15. Lack of accountability-as we see, for the past few years, there has been a total lack
of control and accountability in the police system. This can be seen in
theambivalent attitude of the police to use third degree methods and the informal
detentions with the punishment of death or life imprisonment.
16. Root cause of custodial violence: Police brutality.

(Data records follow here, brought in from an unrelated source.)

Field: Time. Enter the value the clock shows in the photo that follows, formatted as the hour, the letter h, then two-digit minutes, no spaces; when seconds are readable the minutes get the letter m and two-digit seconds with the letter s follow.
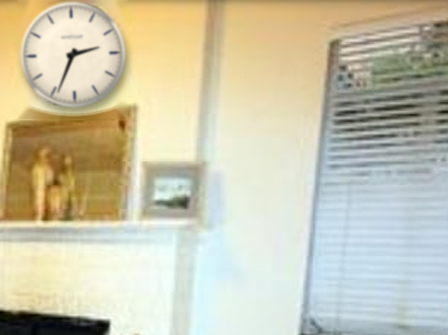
2h34
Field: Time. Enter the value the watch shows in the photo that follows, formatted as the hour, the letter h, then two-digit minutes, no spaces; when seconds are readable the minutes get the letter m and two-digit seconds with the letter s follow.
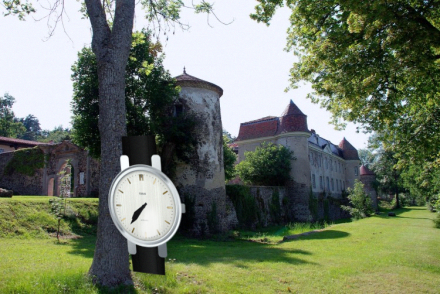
7h37
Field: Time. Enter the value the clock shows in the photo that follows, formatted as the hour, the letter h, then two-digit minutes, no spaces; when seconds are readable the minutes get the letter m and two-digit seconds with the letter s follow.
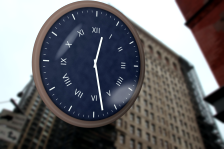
12h28
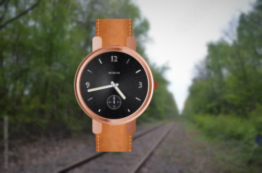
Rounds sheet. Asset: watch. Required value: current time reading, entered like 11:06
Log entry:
4:43
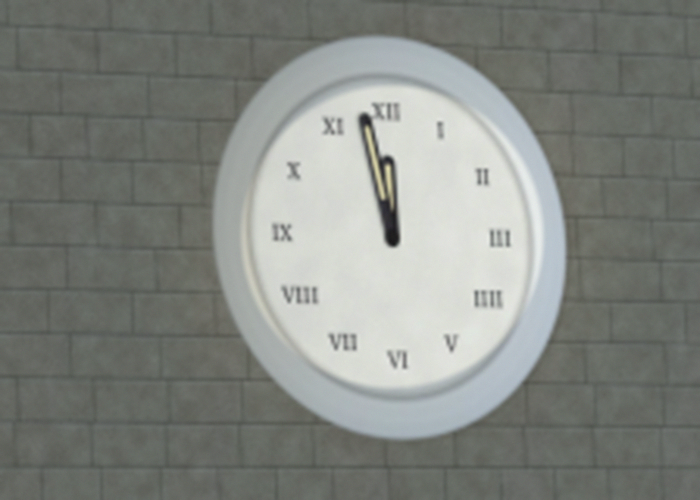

Police brutality an introduction:-
Brutality includes any and every type of physical violence but it is not absolutely right it
includes more than that. It includes any harassment that causes suffering e.g. not allowing a
man to sleep as also rude behavior so typical of any of us who has any power, whether in
government or in a private organization over our fellow human? Rudeness by word of
mouth can also hurt. When a policeman in the U.S.A. calls a Negro boy or Nigger it is
perceived as brutality repeated calling a man to the police station or an office and then
making him wait for long hours is also brutality of a kind. Personal violence and such
harassment as cause suffering, mental or physical are taken as brutality
8
.
Further there is a tradition in the police to use the words Third degree for
application of brutality, only during investigation of offences. Originating from
freemasonry third degree means questioning a subject by user of torture or something
similar in order to elicit a confession or to find out all he knows. This raises the
presumption that the victim of third degree in always in police custody. The hue and try
rose against police brutality in newspapers, journals and even the legislature has thus a
sound basis. Police behavior is rightly concern of the media. But it must also be
remembered that newspaper reports, sometimes, tend to be reasonable. A couple of years
ago almost every day, the national dailies carried reports of rapes by policemen and for a

8 Shailendra Mishra, Police Brutality Analysis of Police Behavior, Vikas Publishing House, Noida,
1986, P-1.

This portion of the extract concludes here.